1.1.Statement of Problem

Cancer is the second leading cause of death in the United States. The American Cancer Society estimates that in 2017 there will be 1,688,780 new cancer cases and 600,920 cancer deaths. Cancer cells are distinguished by their limitless replicative potential, resistance to growth inhibition, metastatic spread, and evasion of apoptosis. Reactive oxygen species (ROS), which include free radicals and other molecules, are implicated in cancer initiation and progression. On the basis of observational and experimental studies, diets rich in fruits and vegetables have ranked highly as a strategy to lower cancer risk because they contain antioxidants capable of destroying ROS. Prospective studies since the 1990s have introduced uncertainty into the perception of the cancer-preventive efficacy of these plant-rich diets. Radiotherapy and certain chemotherapies use ROS to destroy neoplastic cells. Dietary antioxidant supplements such as vitamins C and E have been considered as adjuvants in cancer therapy because they have been shown to mitigate the adverse effects of radiation in some patients. However, they have also been shown to protect cancer cells, thereby reducing treatment efficacy.

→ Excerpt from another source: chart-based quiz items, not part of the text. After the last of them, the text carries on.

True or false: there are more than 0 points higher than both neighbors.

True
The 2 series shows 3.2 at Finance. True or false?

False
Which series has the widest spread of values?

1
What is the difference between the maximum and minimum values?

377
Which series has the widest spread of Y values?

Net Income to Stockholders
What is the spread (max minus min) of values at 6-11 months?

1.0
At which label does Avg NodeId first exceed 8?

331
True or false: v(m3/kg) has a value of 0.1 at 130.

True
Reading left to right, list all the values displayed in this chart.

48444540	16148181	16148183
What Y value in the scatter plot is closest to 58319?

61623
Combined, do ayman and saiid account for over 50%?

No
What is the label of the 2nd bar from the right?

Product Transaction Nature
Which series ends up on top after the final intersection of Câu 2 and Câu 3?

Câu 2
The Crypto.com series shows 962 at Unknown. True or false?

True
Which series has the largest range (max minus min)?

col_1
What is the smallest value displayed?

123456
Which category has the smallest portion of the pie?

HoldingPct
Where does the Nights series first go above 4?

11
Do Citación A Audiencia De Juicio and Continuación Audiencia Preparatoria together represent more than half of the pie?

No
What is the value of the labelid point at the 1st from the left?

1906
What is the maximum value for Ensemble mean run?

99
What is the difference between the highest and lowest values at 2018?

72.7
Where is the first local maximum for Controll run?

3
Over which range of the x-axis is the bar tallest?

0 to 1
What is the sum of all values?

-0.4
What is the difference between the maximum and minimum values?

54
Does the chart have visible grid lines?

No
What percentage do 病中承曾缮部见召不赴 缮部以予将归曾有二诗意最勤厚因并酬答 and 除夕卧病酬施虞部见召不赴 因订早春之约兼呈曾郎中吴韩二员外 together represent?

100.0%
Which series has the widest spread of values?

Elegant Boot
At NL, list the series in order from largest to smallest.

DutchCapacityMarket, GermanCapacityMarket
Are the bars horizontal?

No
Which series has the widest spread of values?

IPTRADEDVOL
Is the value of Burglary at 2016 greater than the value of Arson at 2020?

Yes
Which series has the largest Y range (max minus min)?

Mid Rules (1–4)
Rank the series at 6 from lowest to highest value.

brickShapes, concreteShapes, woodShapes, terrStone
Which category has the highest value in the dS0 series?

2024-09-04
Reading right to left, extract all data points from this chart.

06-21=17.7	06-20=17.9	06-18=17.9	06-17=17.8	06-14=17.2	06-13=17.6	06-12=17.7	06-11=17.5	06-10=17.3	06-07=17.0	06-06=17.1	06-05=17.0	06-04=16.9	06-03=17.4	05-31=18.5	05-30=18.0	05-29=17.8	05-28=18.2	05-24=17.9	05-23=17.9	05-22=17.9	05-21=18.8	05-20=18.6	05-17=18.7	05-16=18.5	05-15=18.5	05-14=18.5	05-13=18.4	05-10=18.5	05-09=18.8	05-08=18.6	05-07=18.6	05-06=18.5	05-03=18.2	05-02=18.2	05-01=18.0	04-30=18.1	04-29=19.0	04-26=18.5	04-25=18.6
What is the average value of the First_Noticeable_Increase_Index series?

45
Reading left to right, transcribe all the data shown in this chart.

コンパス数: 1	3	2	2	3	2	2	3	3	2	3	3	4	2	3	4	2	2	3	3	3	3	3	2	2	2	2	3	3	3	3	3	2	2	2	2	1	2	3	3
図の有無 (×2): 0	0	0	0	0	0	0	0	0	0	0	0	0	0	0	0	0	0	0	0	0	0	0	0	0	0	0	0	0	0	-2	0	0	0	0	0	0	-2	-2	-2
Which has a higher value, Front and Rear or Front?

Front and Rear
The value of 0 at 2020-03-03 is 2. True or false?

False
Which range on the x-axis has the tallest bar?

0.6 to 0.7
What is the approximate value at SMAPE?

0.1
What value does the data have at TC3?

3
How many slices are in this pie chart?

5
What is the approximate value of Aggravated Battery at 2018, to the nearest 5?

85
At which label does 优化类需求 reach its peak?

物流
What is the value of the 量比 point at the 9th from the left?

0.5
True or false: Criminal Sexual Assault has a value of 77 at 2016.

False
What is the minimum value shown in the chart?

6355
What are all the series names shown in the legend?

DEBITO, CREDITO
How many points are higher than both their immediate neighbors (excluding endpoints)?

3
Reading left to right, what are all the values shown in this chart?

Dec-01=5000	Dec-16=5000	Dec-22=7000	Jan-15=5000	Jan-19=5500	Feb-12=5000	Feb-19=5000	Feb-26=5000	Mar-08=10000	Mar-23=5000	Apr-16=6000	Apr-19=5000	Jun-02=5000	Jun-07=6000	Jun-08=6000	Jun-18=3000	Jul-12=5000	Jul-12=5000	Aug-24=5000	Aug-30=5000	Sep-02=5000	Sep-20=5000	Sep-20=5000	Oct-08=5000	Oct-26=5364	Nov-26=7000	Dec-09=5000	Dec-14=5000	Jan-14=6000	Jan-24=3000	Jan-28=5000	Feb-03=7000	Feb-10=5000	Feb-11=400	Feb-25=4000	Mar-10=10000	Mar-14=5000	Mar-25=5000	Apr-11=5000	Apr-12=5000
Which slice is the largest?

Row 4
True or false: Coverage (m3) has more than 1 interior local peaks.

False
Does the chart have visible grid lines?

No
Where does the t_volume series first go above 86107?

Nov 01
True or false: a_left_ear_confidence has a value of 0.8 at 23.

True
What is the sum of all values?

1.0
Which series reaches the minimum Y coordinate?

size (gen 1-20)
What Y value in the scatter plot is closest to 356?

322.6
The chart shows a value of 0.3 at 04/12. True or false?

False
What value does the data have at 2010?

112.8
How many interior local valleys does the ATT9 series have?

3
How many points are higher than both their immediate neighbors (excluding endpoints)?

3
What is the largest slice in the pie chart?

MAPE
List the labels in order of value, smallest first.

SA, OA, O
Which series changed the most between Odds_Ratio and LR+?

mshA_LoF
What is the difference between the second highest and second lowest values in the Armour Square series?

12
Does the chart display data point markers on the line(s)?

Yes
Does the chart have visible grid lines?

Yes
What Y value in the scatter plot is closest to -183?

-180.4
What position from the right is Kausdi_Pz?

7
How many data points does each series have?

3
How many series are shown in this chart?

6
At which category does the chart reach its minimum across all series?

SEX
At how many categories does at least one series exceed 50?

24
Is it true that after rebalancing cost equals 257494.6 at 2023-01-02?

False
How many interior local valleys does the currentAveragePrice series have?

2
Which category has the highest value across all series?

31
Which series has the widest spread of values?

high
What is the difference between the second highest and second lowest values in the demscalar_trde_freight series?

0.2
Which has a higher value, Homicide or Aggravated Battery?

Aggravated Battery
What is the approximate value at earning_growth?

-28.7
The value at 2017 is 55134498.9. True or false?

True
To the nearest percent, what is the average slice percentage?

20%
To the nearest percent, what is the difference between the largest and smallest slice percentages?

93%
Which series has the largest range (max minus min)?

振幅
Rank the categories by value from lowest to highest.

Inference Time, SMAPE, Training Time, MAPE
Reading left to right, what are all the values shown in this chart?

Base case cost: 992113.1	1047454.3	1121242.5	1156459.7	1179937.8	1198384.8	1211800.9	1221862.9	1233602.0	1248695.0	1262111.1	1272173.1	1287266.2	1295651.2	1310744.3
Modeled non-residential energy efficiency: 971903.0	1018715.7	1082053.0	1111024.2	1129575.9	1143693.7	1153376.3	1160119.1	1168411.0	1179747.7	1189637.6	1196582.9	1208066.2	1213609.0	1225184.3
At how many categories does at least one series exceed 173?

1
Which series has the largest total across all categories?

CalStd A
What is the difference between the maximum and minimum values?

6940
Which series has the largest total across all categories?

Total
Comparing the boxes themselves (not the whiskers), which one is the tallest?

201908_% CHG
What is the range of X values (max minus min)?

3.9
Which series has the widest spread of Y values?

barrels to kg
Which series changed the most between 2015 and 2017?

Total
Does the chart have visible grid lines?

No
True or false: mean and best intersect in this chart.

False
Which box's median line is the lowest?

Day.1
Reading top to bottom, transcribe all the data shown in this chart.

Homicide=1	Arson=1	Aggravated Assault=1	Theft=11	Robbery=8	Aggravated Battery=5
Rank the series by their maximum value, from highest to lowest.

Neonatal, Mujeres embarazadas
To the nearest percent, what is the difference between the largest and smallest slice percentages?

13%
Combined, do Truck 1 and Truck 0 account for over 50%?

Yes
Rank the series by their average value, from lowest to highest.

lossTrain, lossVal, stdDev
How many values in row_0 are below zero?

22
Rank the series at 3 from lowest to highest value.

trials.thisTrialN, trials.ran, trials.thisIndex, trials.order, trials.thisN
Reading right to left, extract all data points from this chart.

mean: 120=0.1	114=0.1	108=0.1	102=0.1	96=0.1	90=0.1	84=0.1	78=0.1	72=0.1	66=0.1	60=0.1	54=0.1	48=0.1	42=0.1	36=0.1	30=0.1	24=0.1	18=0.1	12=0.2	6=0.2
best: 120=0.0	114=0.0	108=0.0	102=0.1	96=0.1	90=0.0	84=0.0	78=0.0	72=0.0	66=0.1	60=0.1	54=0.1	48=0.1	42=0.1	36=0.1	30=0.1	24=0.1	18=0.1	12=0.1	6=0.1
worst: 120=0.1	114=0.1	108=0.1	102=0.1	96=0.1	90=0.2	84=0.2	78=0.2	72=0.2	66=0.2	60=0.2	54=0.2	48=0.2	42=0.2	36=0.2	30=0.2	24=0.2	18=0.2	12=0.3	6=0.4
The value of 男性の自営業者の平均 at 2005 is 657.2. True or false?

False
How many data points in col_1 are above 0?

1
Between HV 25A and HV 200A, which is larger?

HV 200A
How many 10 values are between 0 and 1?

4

Most people eat what they like because it is a norm or out of habit, thereby making them neglect the some important foods which are good for the body. And making them end up having a monotonous pattern of eating. People fail to eat foods rich in antioxidants which are fruits and vegetables because they feel this foods are too expensive or it won't be able to fill them or they just take it once in a while thereby making their body systems deficient of these antioxidants and making their body system prone to free radicals which in turn elevates Non Communicable Diseases. For example, Cancer as 18.2% of NCD premature death; WHO (2016). Due to this problem, it is important to educate people on the essence of consuming antioxidant rich foods.


1.2.Objectives

1.2.1.      General Objective

The main objective of this study is to assess the nutritional knowledge, attitude and consumption of antioxidant rich foods among undergraduates in MOUAU.


1.2.2. Specific Objective

  • To assess their knowledge on antioxidant rich foods.
  • To evaluate the undergraduates attitude towards foods rich in antioxidants
  • To assess the consumption pattern of antioxidant rich foods among undergraduates.
  • To identify barriers that hinders the undergraduates from consuming antioxidant rich foods.
  • To determine the socio-demographic factors of the respondents.

 

1.3. Significance of the Study

1.         This study will provide information on the knowledge, attitudes and consumption patterns of antioxidant rich foods among undergraduates in MOUAU

2.         The findings of this study will also create awareness on the importance of consuming antioxidant rich foods

3.         The Information obtained from this study will facilitate the nutrition educators to teach more on the consumption of antioxidant rich foods.